■ Exercise task ■
Rewrite the material with every "scientific name" changed to "binomial name" and all other text left as it is. Omit the pictures from your answer.

■ Data rows ■
════════════════════

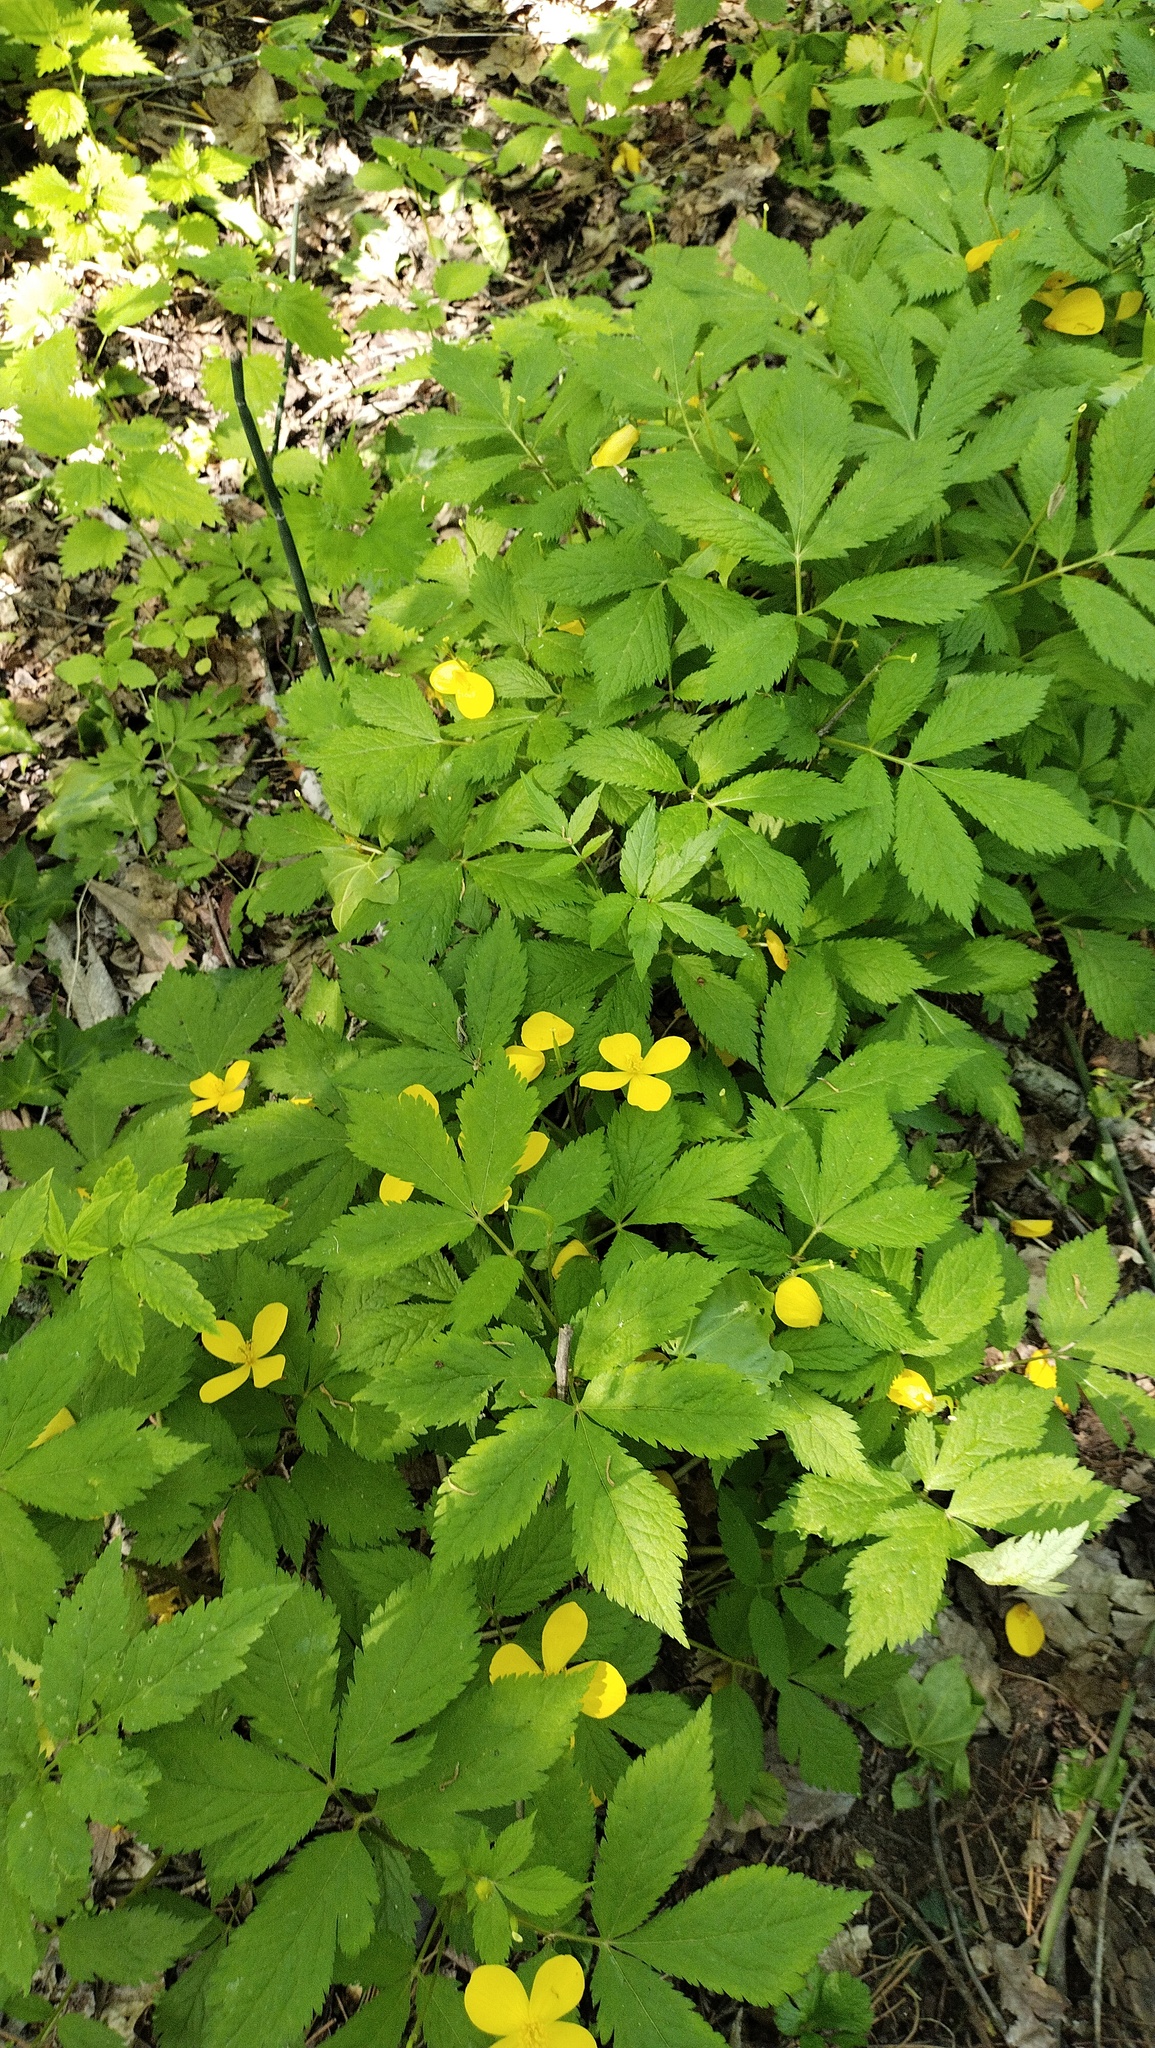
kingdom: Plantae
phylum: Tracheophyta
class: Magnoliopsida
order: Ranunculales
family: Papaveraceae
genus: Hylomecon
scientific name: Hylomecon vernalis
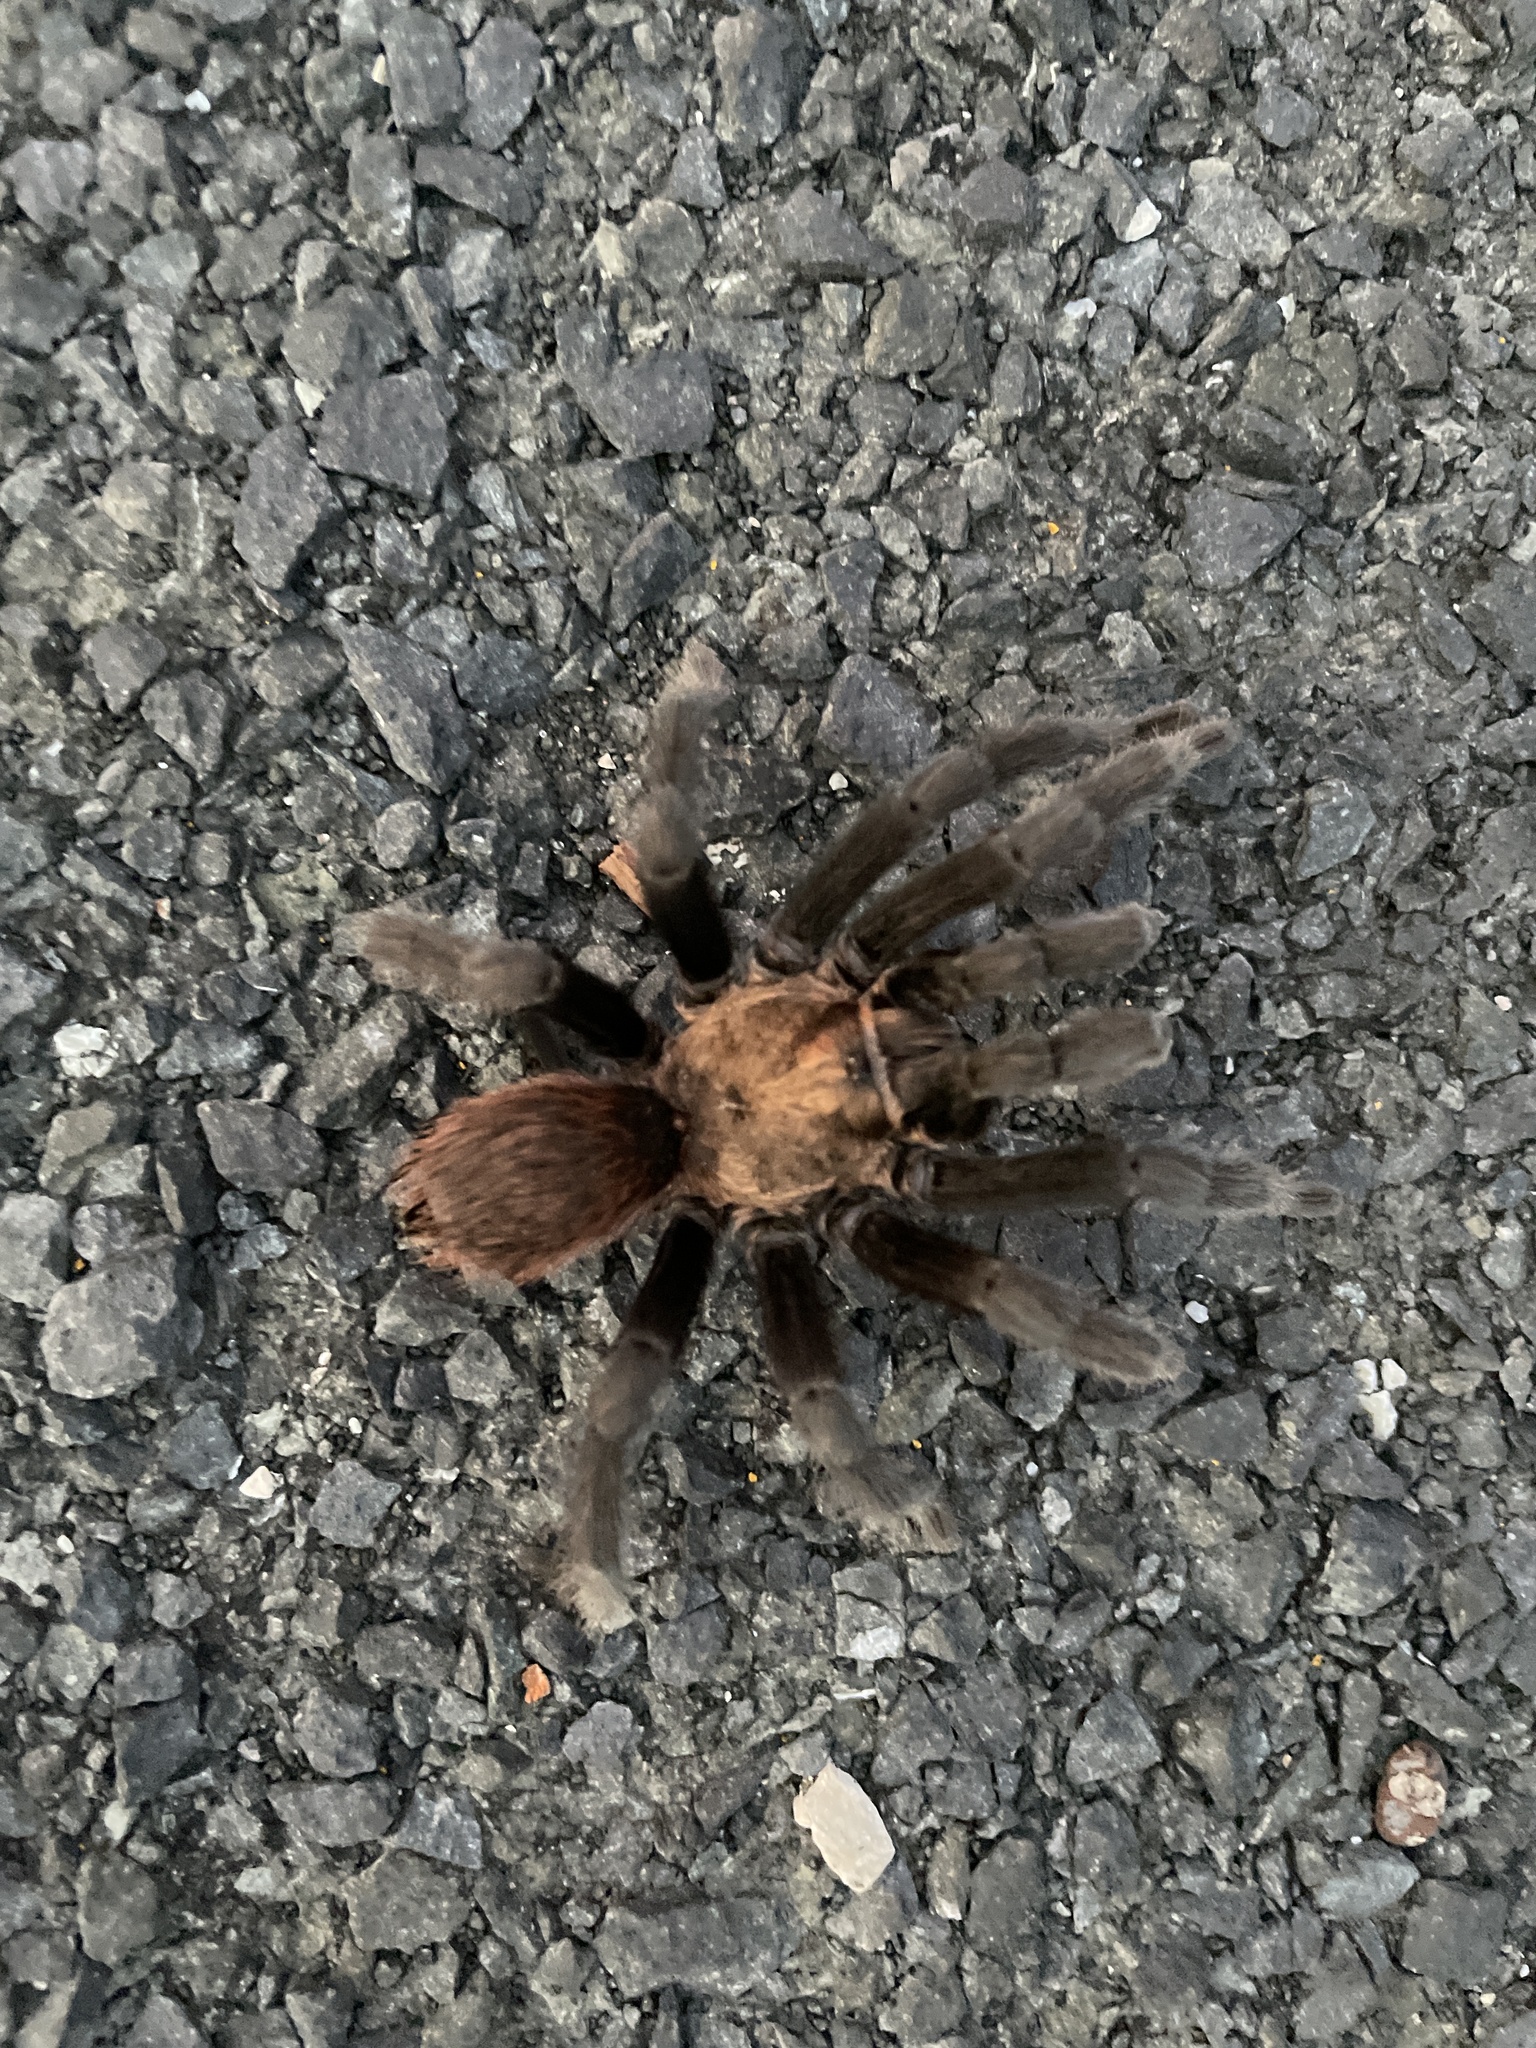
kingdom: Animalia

════════════════════

■ Result for this task ■
kingdom: Plantae
phylum: Tracheophyta
class: Magnoliopsida
order: Ranunculales
family: Papaveraceae
genus: Hylomecon
binomial name: Hylomecon vernalis
kingdom: Animalia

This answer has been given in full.